Avec ses 160 ans, le CICR et plus généralement la Croix-Rouge, ont laissé partout des petits bouts d’histoire. Suffit de chercher, de déambuler. A Paris, par exemple.

Les « incollables » sur la Croix-Rouge connaissent, rue de Rivoli, l’hôtel Regina, l’un des palaces du quartier des Tuileries qui accueillit des mois durant les délégations diplomatiques du Traité de Versailles en 1919.

C’est ici, que le 5 mai de cette année-là se crée, à l’initiative d’un membre de l’Assemblée du CICR, la Ligue des sociétés de la Croix-Rouge et du Croissant-Rouge. En 1991, anagramme de hasard de 1919, elle préfèrera « Fédération » au nom de « Ligue ».

L’hommage étant rendu à la « Croix-Rouge internationale du temps de paix » devant l’Hôtel Régina, le promeneur, « incollable sur la Croix-Rouge » pousse en direction de la Place de la Concorde à l’ombre des couverts de la rue de Rivoli.
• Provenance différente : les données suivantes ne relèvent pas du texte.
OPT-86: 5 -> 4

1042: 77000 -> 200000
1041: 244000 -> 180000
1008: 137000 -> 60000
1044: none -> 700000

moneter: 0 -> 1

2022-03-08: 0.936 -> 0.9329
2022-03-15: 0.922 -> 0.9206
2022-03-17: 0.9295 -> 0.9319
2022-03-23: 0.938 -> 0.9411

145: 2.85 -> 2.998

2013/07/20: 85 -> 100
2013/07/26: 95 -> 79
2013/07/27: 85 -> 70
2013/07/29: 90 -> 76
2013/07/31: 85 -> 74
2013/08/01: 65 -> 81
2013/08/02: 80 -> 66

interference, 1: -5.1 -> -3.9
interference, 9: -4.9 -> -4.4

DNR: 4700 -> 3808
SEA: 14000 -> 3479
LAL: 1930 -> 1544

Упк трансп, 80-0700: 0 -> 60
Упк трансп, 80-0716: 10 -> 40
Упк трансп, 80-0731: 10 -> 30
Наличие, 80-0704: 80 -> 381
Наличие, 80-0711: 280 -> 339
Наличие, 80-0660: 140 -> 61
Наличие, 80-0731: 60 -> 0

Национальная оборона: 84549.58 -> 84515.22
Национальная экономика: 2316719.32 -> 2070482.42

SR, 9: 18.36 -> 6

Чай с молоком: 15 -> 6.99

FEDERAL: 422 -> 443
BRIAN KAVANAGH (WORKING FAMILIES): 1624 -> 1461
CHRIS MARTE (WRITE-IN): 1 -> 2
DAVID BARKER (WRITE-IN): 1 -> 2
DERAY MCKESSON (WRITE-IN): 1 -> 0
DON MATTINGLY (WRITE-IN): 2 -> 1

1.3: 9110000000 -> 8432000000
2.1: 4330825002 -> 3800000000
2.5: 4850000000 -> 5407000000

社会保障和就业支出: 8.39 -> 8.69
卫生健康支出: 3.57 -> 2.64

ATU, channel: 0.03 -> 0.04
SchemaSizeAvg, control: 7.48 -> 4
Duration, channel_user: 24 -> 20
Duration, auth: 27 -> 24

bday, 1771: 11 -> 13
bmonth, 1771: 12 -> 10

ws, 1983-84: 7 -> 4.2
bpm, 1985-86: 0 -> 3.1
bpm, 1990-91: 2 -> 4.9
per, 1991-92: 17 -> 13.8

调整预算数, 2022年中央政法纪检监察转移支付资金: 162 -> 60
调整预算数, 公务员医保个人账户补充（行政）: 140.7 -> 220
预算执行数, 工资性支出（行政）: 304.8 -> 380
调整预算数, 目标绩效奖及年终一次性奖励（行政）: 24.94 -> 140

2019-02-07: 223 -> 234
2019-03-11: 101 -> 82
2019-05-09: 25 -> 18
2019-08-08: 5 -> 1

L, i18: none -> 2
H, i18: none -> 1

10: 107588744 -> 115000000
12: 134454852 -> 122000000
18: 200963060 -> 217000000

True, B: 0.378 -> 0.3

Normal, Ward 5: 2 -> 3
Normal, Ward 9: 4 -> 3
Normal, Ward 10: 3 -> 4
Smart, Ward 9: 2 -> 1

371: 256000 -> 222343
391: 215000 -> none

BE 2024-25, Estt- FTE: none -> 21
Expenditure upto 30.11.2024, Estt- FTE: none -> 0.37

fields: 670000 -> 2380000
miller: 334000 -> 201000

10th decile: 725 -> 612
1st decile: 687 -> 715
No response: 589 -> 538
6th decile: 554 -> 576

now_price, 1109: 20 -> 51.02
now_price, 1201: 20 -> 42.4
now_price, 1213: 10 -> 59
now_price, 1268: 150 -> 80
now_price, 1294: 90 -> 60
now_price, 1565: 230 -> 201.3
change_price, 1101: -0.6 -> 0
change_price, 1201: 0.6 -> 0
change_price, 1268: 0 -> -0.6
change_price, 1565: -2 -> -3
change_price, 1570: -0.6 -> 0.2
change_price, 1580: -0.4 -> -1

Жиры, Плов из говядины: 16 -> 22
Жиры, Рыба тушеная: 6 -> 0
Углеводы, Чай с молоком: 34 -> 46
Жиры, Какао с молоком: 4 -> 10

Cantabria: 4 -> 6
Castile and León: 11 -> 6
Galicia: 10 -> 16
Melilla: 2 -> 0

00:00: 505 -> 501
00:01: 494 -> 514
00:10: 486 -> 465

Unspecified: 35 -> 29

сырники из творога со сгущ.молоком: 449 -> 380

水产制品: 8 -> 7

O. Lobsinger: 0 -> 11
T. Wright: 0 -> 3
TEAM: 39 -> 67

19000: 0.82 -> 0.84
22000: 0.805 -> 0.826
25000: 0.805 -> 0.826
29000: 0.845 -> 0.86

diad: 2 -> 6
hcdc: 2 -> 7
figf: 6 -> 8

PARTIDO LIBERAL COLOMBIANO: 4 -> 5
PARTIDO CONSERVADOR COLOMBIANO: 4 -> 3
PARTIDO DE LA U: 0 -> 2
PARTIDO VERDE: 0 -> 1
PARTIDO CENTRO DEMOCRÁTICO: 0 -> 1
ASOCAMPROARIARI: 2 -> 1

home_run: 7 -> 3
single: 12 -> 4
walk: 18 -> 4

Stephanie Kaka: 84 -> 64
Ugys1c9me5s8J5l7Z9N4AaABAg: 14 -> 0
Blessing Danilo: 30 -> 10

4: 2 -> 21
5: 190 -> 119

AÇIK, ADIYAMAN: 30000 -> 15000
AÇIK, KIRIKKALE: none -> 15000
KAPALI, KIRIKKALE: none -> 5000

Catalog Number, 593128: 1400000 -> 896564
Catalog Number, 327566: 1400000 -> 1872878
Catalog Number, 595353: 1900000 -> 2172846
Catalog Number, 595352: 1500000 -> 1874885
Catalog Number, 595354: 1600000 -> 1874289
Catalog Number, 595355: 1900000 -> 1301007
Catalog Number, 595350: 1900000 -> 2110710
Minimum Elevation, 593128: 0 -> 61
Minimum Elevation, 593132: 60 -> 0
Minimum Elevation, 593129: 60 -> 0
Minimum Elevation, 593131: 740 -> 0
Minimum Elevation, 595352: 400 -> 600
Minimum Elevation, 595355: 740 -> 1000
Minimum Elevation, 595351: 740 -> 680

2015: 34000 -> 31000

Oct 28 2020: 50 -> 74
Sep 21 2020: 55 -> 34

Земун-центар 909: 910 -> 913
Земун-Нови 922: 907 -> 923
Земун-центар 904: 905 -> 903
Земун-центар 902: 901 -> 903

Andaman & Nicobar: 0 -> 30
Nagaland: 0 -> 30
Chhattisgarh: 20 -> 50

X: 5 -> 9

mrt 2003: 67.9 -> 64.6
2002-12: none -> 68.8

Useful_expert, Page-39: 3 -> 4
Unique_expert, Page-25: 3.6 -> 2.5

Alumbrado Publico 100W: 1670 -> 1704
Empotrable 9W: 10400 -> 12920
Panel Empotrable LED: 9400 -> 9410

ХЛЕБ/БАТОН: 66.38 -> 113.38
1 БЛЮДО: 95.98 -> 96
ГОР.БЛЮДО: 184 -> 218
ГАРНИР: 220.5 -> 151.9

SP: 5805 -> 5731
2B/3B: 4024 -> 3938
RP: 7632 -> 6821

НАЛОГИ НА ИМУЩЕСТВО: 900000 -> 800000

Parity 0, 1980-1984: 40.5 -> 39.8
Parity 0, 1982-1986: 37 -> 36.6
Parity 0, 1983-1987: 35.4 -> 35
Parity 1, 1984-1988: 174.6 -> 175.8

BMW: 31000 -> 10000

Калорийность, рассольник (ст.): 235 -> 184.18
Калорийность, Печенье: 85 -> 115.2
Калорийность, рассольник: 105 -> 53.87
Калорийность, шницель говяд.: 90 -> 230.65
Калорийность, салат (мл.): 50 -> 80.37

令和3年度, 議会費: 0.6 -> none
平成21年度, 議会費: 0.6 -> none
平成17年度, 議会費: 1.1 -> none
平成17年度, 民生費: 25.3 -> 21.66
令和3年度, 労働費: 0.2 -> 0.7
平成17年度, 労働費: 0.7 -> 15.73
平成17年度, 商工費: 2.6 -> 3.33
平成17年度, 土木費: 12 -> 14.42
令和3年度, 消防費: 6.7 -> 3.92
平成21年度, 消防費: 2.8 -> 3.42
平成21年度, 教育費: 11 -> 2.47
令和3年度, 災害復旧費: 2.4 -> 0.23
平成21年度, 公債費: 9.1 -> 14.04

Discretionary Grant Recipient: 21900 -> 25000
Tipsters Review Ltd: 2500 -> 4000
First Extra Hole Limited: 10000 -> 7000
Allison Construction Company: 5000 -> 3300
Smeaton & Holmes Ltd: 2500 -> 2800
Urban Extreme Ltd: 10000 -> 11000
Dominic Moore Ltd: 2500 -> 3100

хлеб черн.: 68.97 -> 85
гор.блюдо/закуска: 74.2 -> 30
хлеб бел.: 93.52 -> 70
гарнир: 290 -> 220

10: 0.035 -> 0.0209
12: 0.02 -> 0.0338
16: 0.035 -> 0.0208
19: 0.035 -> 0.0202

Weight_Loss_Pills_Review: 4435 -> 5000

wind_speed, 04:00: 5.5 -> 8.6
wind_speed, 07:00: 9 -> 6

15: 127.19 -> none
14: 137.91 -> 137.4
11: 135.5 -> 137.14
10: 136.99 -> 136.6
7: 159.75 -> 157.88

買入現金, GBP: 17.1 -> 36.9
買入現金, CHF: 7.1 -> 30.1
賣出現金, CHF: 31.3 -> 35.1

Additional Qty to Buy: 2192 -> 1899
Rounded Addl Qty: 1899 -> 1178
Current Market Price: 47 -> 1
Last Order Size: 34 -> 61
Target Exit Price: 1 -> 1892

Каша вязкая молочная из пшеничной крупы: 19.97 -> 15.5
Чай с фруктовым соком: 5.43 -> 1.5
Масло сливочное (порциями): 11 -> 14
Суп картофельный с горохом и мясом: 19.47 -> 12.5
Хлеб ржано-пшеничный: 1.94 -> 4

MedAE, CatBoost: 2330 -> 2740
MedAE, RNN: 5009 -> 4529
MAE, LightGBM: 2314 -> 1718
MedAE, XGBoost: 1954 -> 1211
Il longe l’Hôtel Meurice, là où Raoul Nordling, consul général de Suède parvint à convaincre, en août 1944, le général Von Choltitz de ne pas brûler Paris. Merci aux deux.

Castiglione, Dunant y criait « Tutti Fratelli »

« L’incollable sur la Croix-Rouge » se retrouve au carrefour des rues de Rivoli et de Castiglione… Castiglione, « Bon sang mais c’est bien sûr ! » s’exclamerait le Commissaire Bourrel des « Cinq dernières minutes ». Castiglione, le village piémontais devenu hôpital à ciel ouvert accueillant fin juin 1859, aux cris de Tutti Fratelli d’un certain Dunant, les blessés abandonnés sans soins sur le champ de bataille de Solférino !

Un même village pour deux batailles

Alors, oui, mais non. Castiglione, ici, n’est ni hommage à la Croix-Rouge ni à Dunant mais à la défaite des Autrichiens le 5 août 1796 devant Bonaparte, futur Napoléon premier. 63 ans plus tard, son neveu, Napoléon III vaincra d’un cheveu les armées autrichiennes. La boucherie s’appelle Solférino, dure près de 24 heures et se déroule à quelques kilomètres de Castiglione. La population du village, exhortée par Dunant, commencera à ramasser les blessés à partir du 25 juin 1859.

Un tour par la Commune

Bref, la rue de Castiglione n’est pas un hommage à la Croix-Rouge. Déçu, l’incollable Croix-Rouge avise la colonne Vendôme abattue en 1871 durant la Commune de Paris. Elle fut remontée deux ans plus tard. « Ha… La Commune », se murmure l’incollable. Avec le siège de 1870, elle est la période où s’illustra pour la première fois la Croix-Rouge en opération. Secouristes et ambulanciers étaient tant côté versaillais que communard. La Croix-Rouge avait 6 ans à peine mais son utilité déjà reconnue et éprouvée.

Et une Croix-Rouge de plus trouvée dans Paris !

Et le miracle s’accomplit ! Quand il se produit, on ne dit pas « Alleluia » ni « Allah est grand », juste « Inter Arma Caritas », « La charité entre les armes » (« Tutti Fratelli » marche aussi). Le miracle, donc : sur le pas de porte du 12 rue de Castiglione, figure une superbe Croix-Rouge, une mosaïque élégante de trottoir, une marelle sans direction. Il s’agit probablement d’une enseigne, de celle que voit celui se regardant marcher. Pas une enseigne de touriste à la tête en l’air. Le 12 rue de Castiglione aurait été le siège de la Croix-Rouge Française ?

Quand la Croix-Verte n’était pas enseigne de pharmacie

Après rapide recherche sur smartphone, « l’incollable sur la Croix-Rouge » se voit informer que la belle mosaïque indiquait une pharmacie. Un commerce fondé en 1850 par un certain Alfred Swann, ami proche d’un médecin hygiéniste, Adrien Proust. Oui, oui, père de Marcel. La Croix-Rouge du côté de chez Swann, en quelque sorte…

« L’incollable sur la Croix-Rouge » sourit, reprend sa déambulation à la recherche Dunant perdu.